Ideologi mungkin motivasi yang kurang sering menjadi dasar kejahatan kerah
putih. Dari perspektif etika, dengan ideologi, tujuan membenarkan maksud.
Pelaku mencuri uang atau berpartisipasi dalam tindakan fraud atau kejahatan
keuangan menggunakan argumen bahwa mereka mencapai beberapa dirasakan baik
lebih besar.
Pemaksaan menggambarkan kondisi di mana seorang individu tidak bersedia,
tapi tetap dipaksa berpartisipasi dalam skema penipuan. Sebagai contoh, mengacu
lagi untuk kasus Walmart-Coughlin, Patsy Stephens menggugat Thomas Coughlin
mengklaim bahwa ia dipaksa mengirimkan voucher dan pencucian uang melalui
rekening bank sendiri (Putih 2008). Demikian pula, Betty Vinson, seorang
terpidana WorldCom tingkat menengah akuntan, melaporkan bahwa ia diperintahkan
untuk membuat entri akuntansi palsu (Pulliam 2003).
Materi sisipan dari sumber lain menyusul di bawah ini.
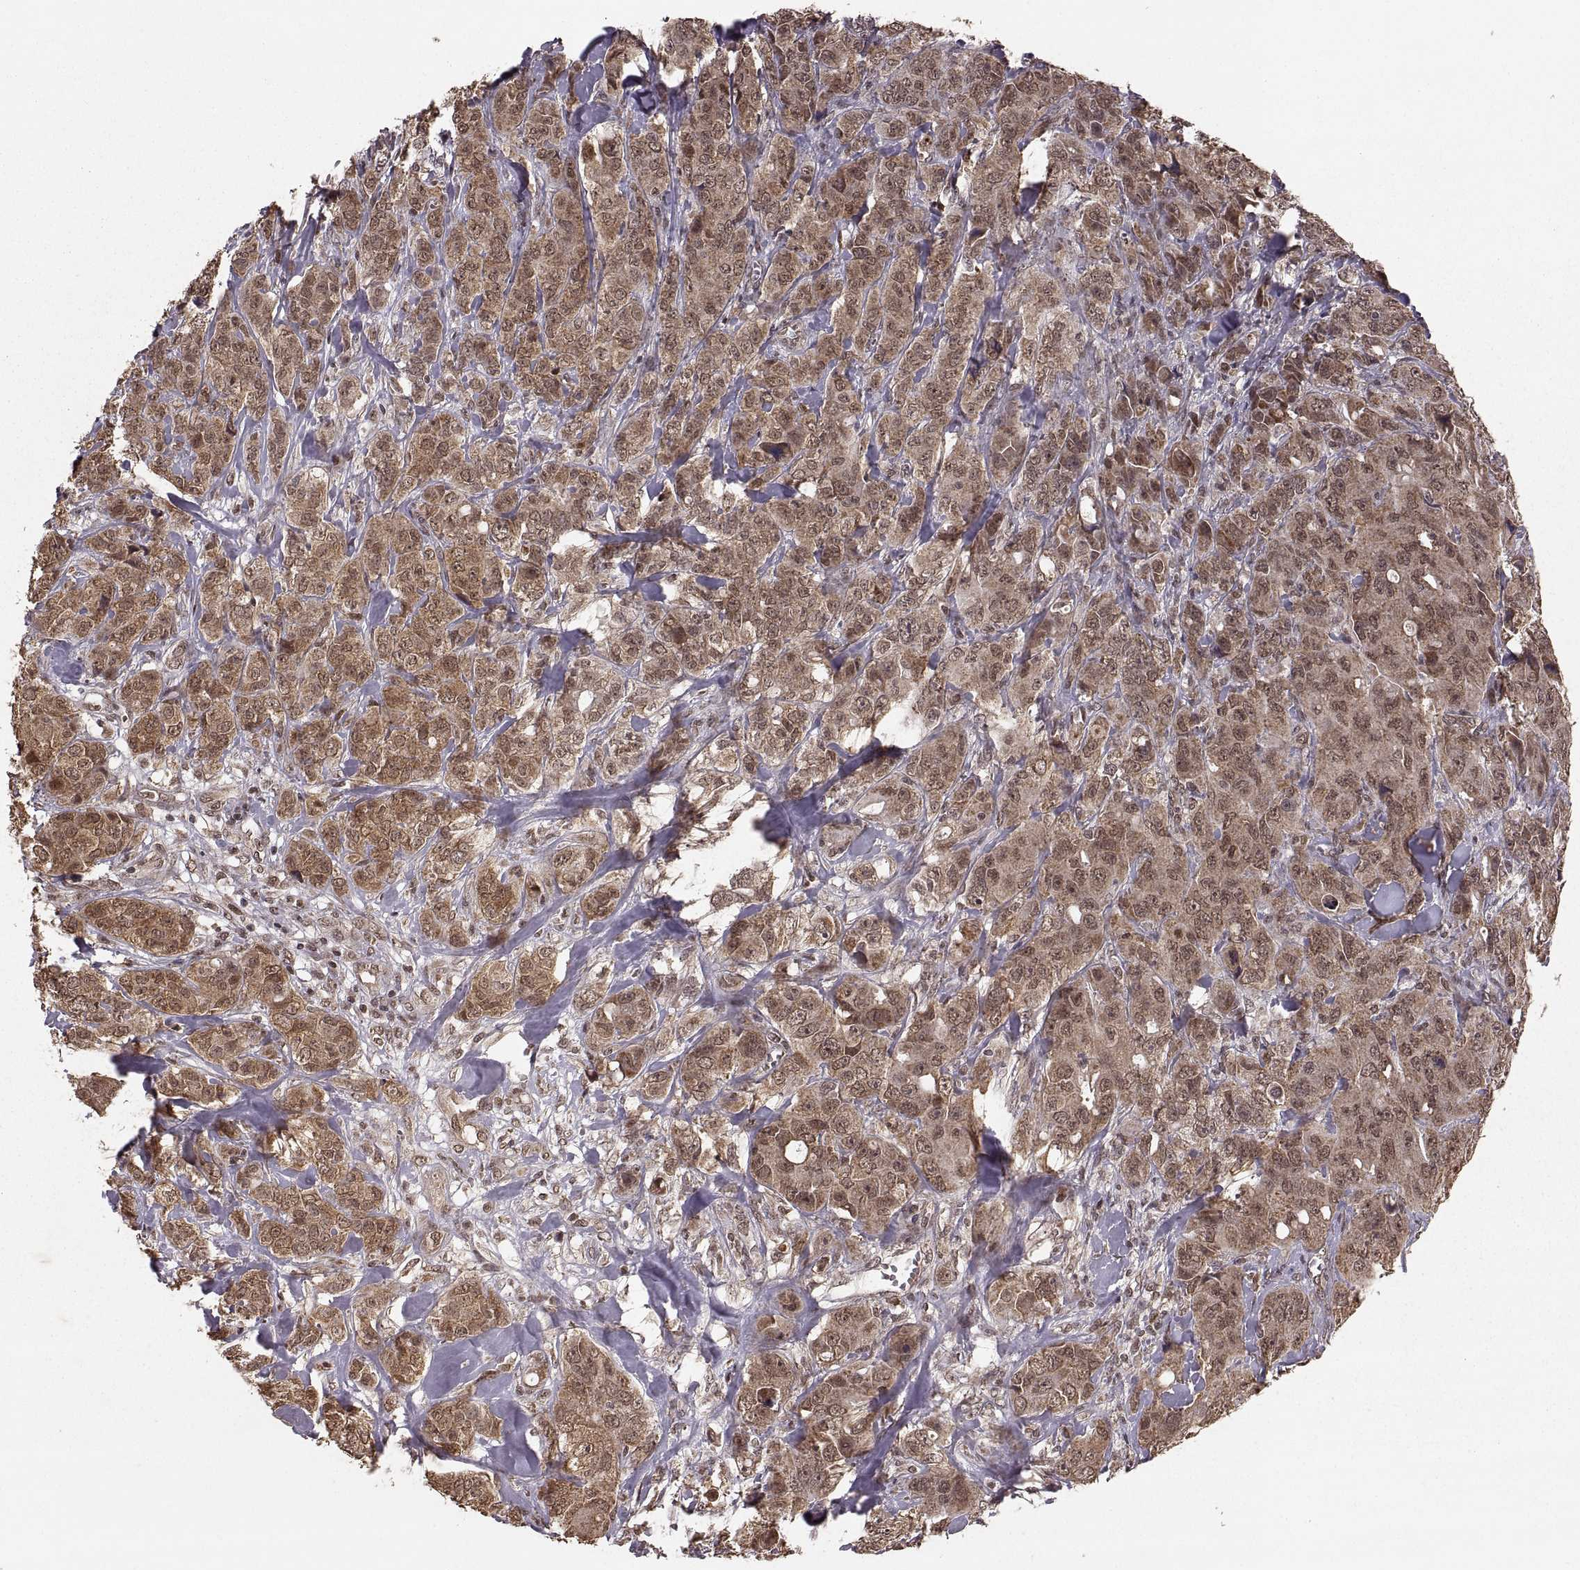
{"staining": {"intensity": "moderate", "quantity": ">75%", "location": "cytoplasmic/membranous,nuclear"}, "tissue": "breast cancer", "cell_type": "Tumor cells", "image_type": "cancer", "snomed": [{"axis": "morphology", "description": "Duct carcinoma"}, {"axis": "topography", "description": "Breast"}], "caption": "Immunohistochemical staining of intraductal carcinoma (breast) shows medium levels of moderate cytoplasmic/membranous and nuclear positivity in about >75% of tumor cells.", "gene": "RFT1", "patient": {"sex": "female", "age": 43}}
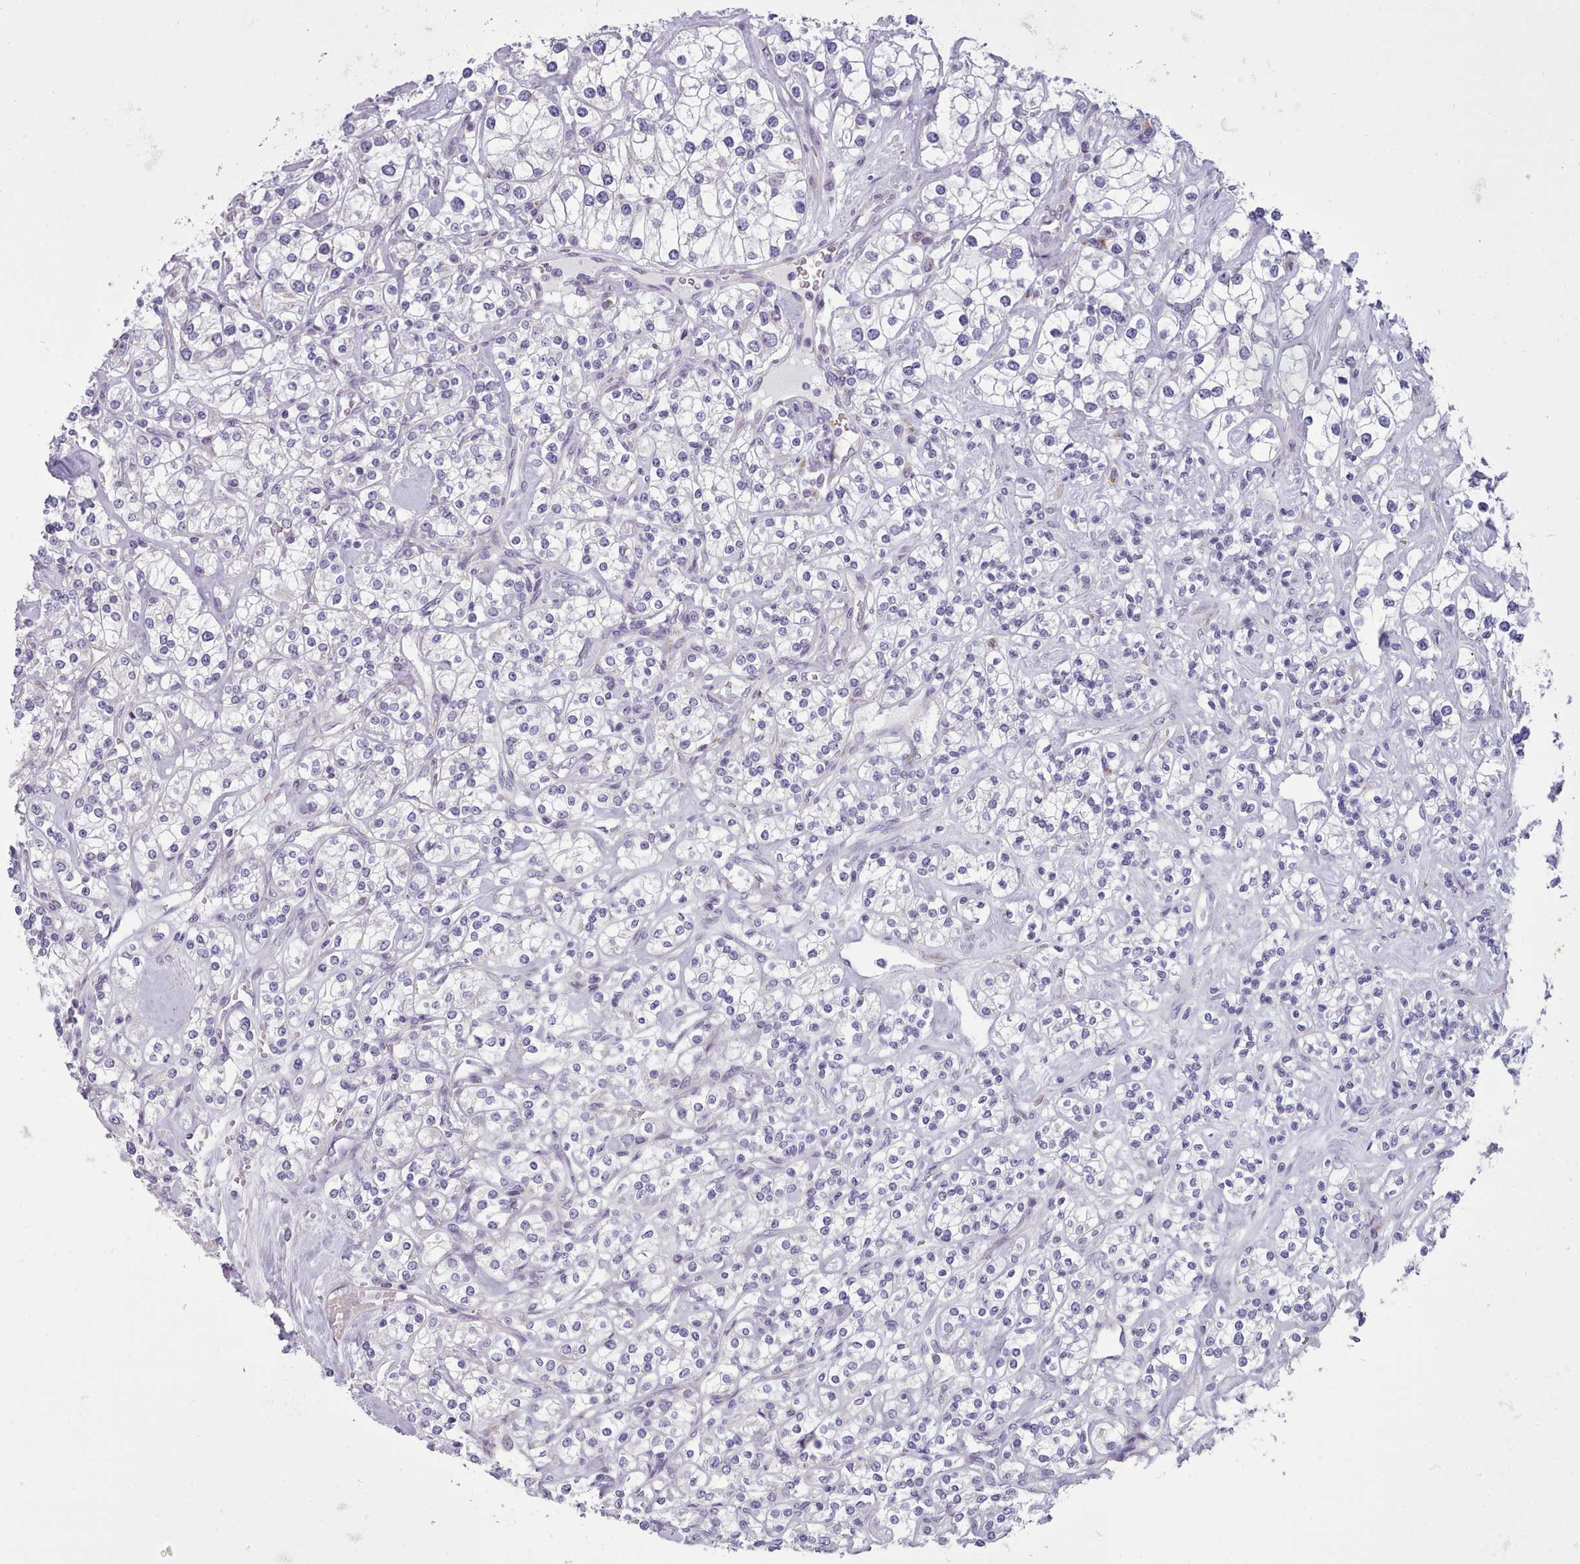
{"staining": {"intensity": "negative", "quantity": "none", "location": "none"}, "tissue": "renal cancer", "cell_type": "Tumor cells", "image_type": "cancer", "snomed": [{"axis": "morphology", "description": "Adenocarcinoma, NOS"}, {"axis": "topography", "description": "Kidney"}], "caption": "This image is of renal cancer stained with immunohistochemistry (IHC) to label a protein in brown with the nuclei are counter-stained blue. There is no staining in tumor cells.", "gene": "SLC52A3", "patient": {"sex": "male", "age": 77}}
Sebagai perangkat pengajaran dan alat penelitian untuk mengidentifikasi
motivator, modifikasi kebutuhan keuangan non-sharable
yang dijelaskan oleh Cressey (1950), M.I.C.E. mudah diingat dan menyediakan
kerangka kerja yang diperluas untuk memeriksa tekanan. Konsisten dengan
Ramamoorthy et al. (2009), konstruk teori ini mengingatkan instruktur dan siswa
bahwa motivasi merupaka seusatu yang kompleks. M.I.C.E. juga menunjukkan untuk
kemungkinan kolusi yang secara teknis dalam komponen kebutuhan keuangan non-sharable Cressey ini tidak.